--- Actions to take ---
1. From the Titanic assignment text, list every port where passengers could embark, each with its one-letter code.
2. Write out everything from "The sinking of" down to "and the upper-class." in the Titanic assignment text, swapping "lifeboats" for "rescue boats".

--- Extracted text ---
^^^^^^^^
# Titanic: Machine Learning from Disaster

The sinking of the RMS Titanic is one of the most infamous shipwrecks in history.  On April 15, 1912, during her maiden voyage, the Titanic sank after colliding with an iceberg, killing 1502 out of 2224 passengers and crew. This sensational tragedy shocked the international community and led to better safety regulations for ships.

One of the reasons that the shipwreck led to such loss of life was that there were not enough lifeboats for the passengers and crew. Although there was some element of luck involved in surviving the sinking, some groups of people were more likely to survive than others, such as women, children, and the upper-class.



## Goal

In this assignment, you will be asked to find insights from the data by using **pandas** to analyze and manipulate the data and **matplotlib** and **seaborn** for data visualization. You will get a bonus point if you can apply a logistic regression model to predict which passengers are more likely to survive in a separate test set. 

In [0]:
# importing libraries
import os
import io
import warnings

import numpy as np
import scipy as sp
import pandas as pd
import sklearn as sk

import matplotlib as mpl
import matplotlib.pyplot as plt
%matplotlib inline
import seaborn as sns
sns.set()

warnings.simplefilter(action='ignore', category=FutureWarning)

In [0]:
# load data
titanic = pd.read_csv('https://raw.githubusercontent.com/zariable/data/master/titanic_train.csv')
display(titanic.head())

## Description of the data set
Here's a brief description of each column in the data.

- PassengerID: A column added by Kaggle to identify each row and make submissions easier
- Survived: Whether the passenger survived or not and the value we are predicting (0=No, 1=Yes)
- Pclass: The class of the ticket the passenger purchased (1=1st, 2=2nd, 3=3rd)
- Sex: The passenger's sex
- Age: The passenger's age in years
- SibSp: The number of siblings or spouses the passenger had aboard the Titanic
- Parch: The number of parents or children the passenger had aboard the Titanic
- Ticket: The passenger's ticket number
- Fare: The fare the passenger paid
- Cabin: The passenger's cabin number
- Embarked: The port where the passenger embarked (C=Cherbourg, Q=Queenstown, S=Southampton)

In [0]:
titanic.describe(include='all')

### **Question 1: Find the number of missing values for each column.**
The first step in data analysis is to identify columns with missing data. Can you find the columns in this data with missing value as well as the number of records with missing value for each column?  

Hint: you will need [isna](https://pandas.pydata.org/pandas-docs/stable/generated/pandas.DataFrame.isna.html) function.

In [0]:
# TODO

### **Question 2: Impute missing values.**
Now we've identified the following columns with missing values: _Age_, _Cabin_ and _Embarked_. As the next step, we want to impute those missing values. There are three ways to impute the missing values:
- A constant value that has meaning within the domain.
- The mean, median or mode value based on non-missing values of that column.
- A random value drawn from other non-missing values of that column.

Please write code to impute the missing values as follows:
- the missing values of column _age_ with the mean of that column.
- the missing values of column _Cabin_ with a constant value 'other'.
^^^^^^^^
--- Supplied data ---
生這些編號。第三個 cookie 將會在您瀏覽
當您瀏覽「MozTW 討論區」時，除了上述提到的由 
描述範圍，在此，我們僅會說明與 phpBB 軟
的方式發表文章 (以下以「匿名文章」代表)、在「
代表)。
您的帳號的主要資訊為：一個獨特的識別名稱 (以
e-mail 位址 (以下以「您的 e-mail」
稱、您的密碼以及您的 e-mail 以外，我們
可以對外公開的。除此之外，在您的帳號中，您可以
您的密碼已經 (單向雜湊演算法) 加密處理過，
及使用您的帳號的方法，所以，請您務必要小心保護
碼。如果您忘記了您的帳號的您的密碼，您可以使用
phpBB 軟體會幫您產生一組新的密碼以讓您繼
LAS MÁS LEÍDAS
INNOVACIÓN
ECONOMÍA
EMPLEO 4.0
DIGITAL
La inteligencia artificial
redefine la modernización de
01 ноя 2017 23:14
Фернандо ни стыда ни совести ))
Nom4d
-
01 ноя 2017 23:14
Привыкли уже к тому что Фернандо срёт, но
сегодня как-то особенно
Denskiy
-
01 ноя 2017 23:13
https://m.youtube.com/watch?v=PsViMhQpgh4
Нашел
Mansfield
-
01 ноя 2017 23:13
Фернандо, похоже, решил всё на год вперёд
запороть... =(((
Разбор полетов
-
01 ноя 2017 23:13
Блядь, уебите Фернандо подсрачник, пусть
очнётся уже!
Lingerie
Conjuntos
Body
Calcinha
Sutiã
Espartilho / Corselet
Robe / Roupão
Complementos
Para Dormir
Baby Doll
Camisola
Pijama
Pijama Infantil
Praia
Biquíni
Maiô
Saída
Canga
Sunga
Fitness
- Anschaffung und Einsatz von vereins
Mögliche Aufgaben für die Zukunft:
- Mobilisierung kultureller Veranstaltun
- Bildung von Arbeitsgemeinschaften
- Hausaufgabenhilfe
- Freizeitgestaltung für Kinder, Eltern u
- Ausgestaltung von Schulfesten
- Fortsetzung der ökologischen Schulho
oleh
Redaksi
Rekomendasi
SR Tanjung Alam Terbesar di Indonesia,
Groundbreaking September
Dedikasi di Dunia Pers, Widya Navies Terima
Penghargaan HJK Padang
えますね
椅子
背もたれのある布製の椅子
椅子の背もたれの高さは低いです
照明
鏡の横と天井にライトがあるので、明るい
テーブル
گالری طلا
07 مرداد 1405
^^^^^^^^
--- Answers by task ---
1.
C: Cherbourg
Q: Queenstown
S: Southampton

2.
The sinking of the RMS Titanic is one of the most infamous shipwrecks in history.  On April 15, 1912, during her maiden voyage, the Titanic sank after colliding with an iceberg, killing 1502 out of 2224 passengers and crew. This sensational tragedy shocked the international community and led to better safety regulations for ships.

One of the reasons that the shipwreck led to such loss of life was that there were not enough rescue boats for the passengers and crew. Although there was some element of luck involved in surviving the sinking, some groups of people were more likely to survive than others, such as women, children, and the upper-class.